Geçen yıllar ve yükselen teknoloji ile gerçeklik kalitesindeki oyunla karşılaşıyoruz yavaş yavaş. Artan kalitenin yanında düşen ve hiç gelişmeyen kalite de diğer bir yanda düşündürücü bir etki bırakıyor. Günümüzde özellikle id, epic, valve, blizziard gibi köklü ve tecrübeli firmalardan yaptıkları her oyun için büyük beklentilerimiz oluyor ve genellikle bizi tatmin ediyor. Bunların dışında güzel oyunlar yapan her yıl birkaç firma daha çıkıyor. Asıl düşündürücü olan bu tür bağımsız firmalar yanında, her yıl milyar dolarlarca kar elde eden EA, Activision, Thq gibi özellikle yayıncı firmalar bu gelişmelere pekte doğrudan katkı yapmıyor. Gelen devrim niteliğindeki oyunlar hep yukarda saydığım gibi firmalardan geliyor. Neden bunları bu büyük yayıncı şirketler yapmasın ki. Bu işe el atsalar belki de iki yılda gelişen oyun teknolojisi belki de daha çabuk gelişecek. Bir id software, elli küsür dahi ile Doom3’ü dört yılda tamamlarken böyle işlerle mesela Ea uğraşsa binlerce elemanıyla çok iyi şeyler çıkabilir ortaya ama nerdeee?Platformlar çıldırdı

Eskiden Commandore ve Amiga kapışması vardı. Doom’un bilgisayara çıkışıyla bu iki platformda iflas ederken bilgisayar yükselişe geçti. Ardında ps1, nintendo, sega konsolları sardı etrafı. Daha sonra 2. devrim olan ps2 çıktı ve xbox resmen ezildi. Şimdi ise yeni nesil çılgınlığı sürüyor. PS3, xbox360, wii gibi konsollar piyasada hüküm sürüyor. İnsan hangisini alacağını şaşırıyor. Konsollarda bu gelişmeler olurken neredeyse on beş günde bir bilgisayara çıkan parçalar, yeni ürünler insanları şaşırtan diğer gelişmeler.
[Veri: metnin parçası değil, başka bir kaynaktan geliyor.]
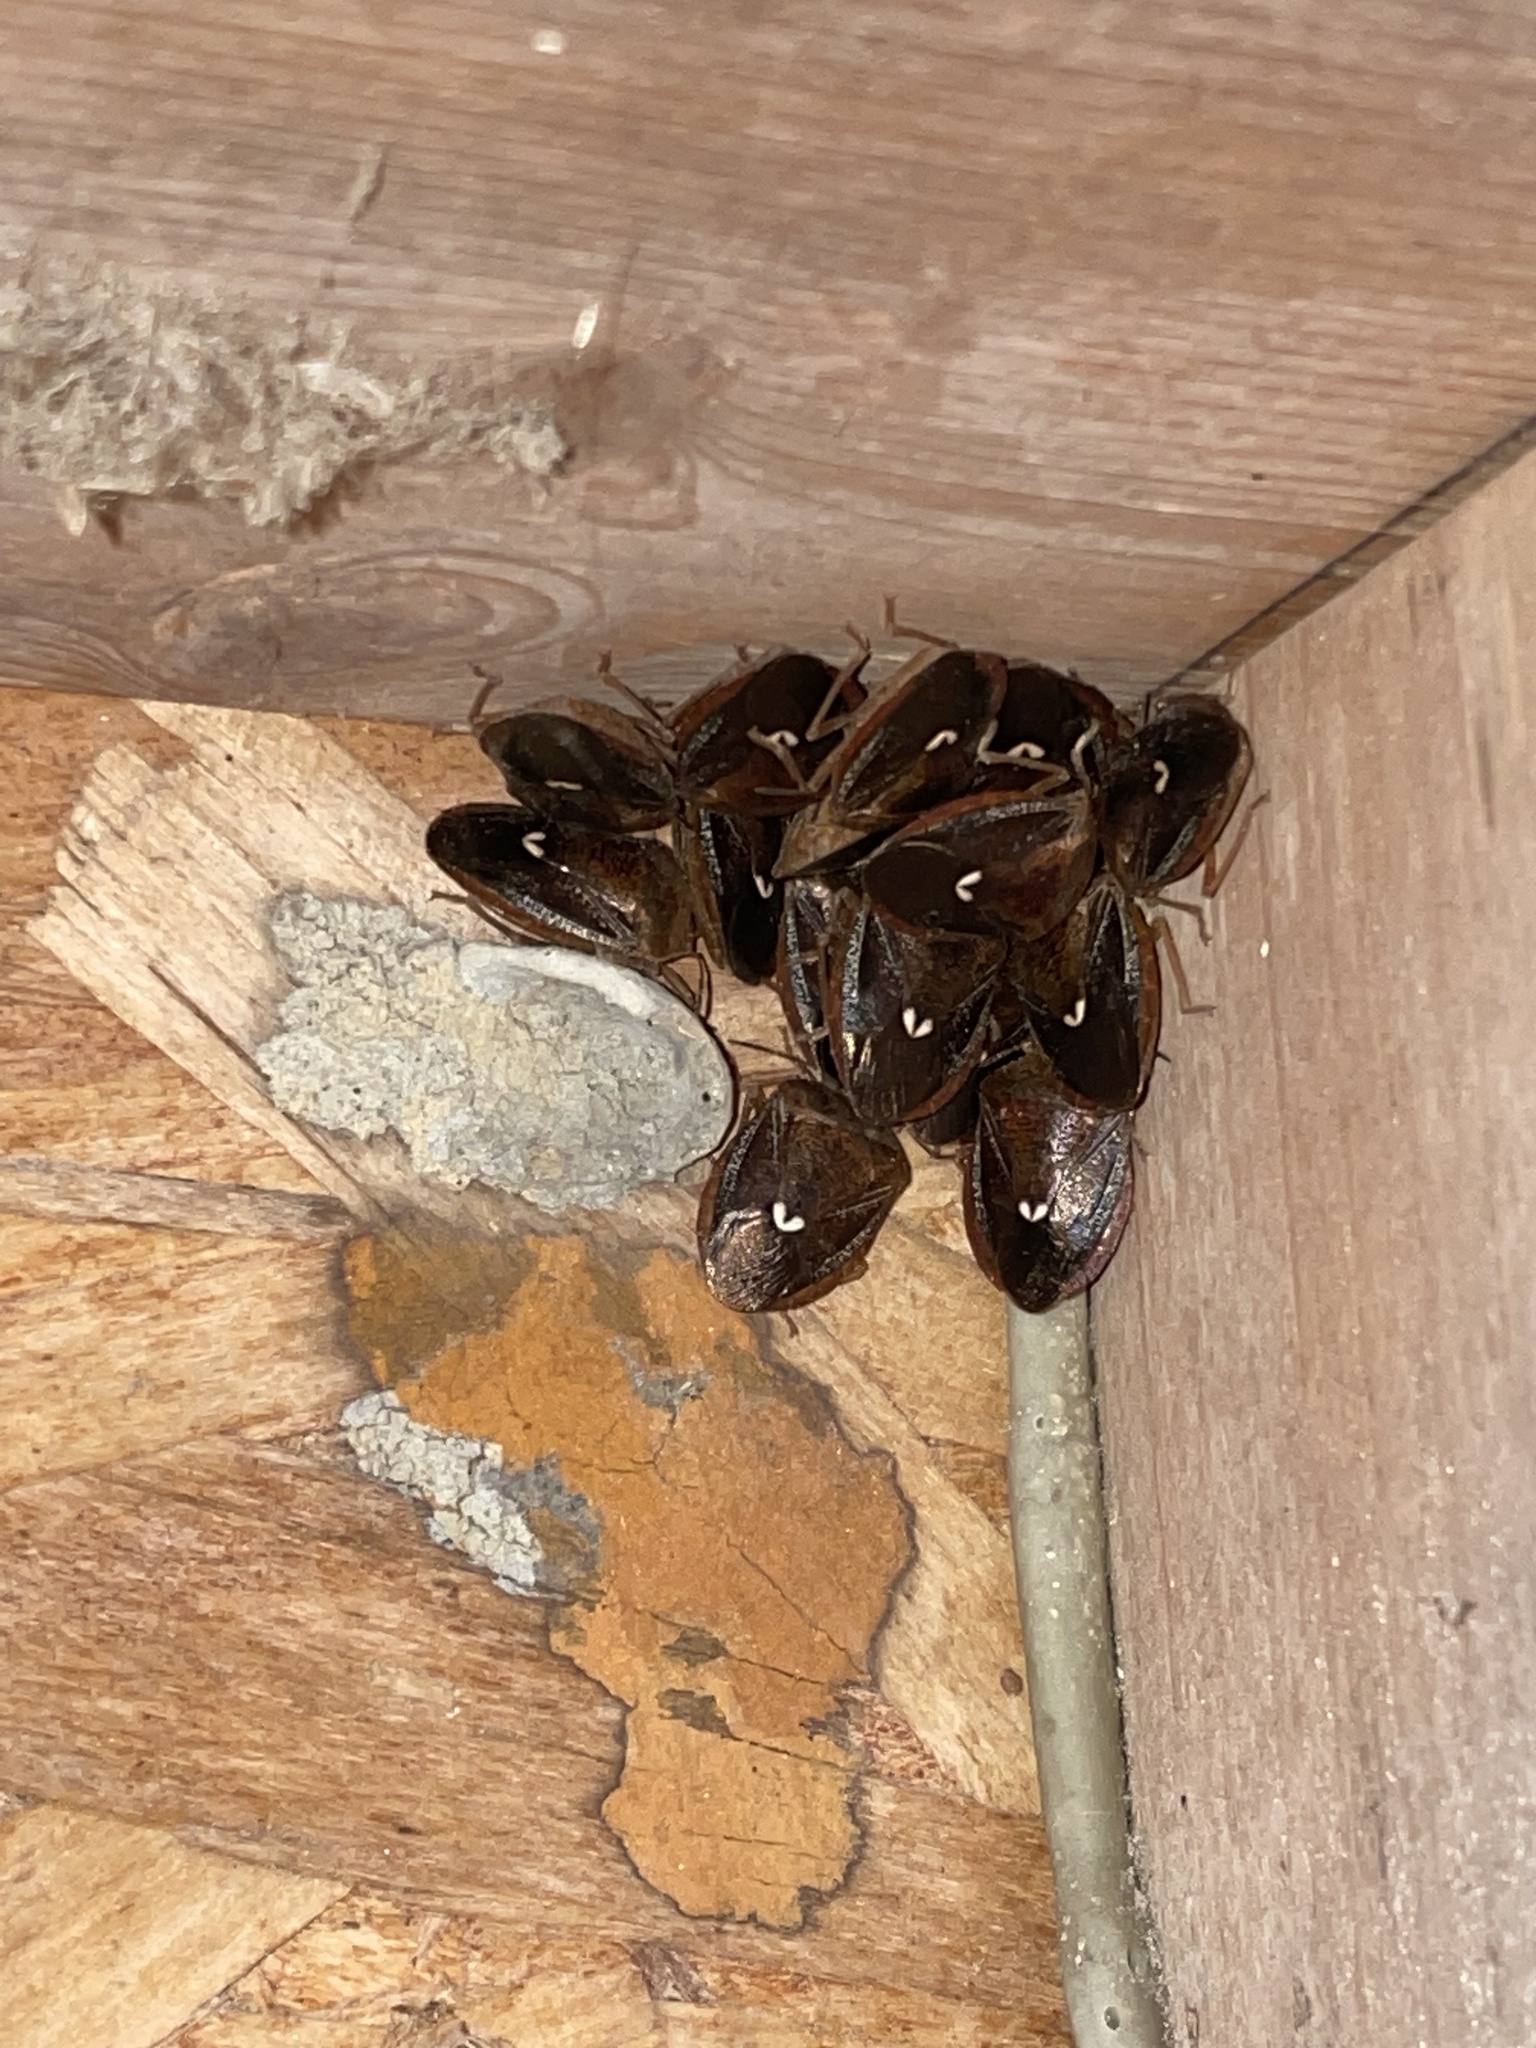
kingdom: Animalia
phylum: Arthropoda
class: Insecta
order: Hemiptera
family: Pentatomidae
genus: Edessa
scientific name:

Bugün üç adet 8800 ultra fiyatına bir araba alınabilir.


Telefonlar da sapıttı

N-GAGE markasıyla oyun pazarına giren ve başarısız olan Nokia’dan sonra bu pazarın yeni adayı Sony ericsson. Bir iki yıl önce hatta şimdi bile karınca boyutunda birbirine benzeyen özensiz bir sürü oyun çıkarken öncülüğünü Doom rpg’nin yaptığı 3d telefon oynuları artık yaygınlaşmaya başlıyor gibi. Önce stalker, şimdi de mgs için yapılmakta olan 3 boyutlu telefon oyunları gözleri kamaştırıyor. Neredeyse bir psp kalitesine ulaşılmış. Nerden nereye diyor insan. Bunları gördükten sonra asıl amacı iletişim olan telefonlarında iletişimden başka her işe yaramaya başladı. Yakında adsl hatlı telefonlar çıkarsa şaşırmayın.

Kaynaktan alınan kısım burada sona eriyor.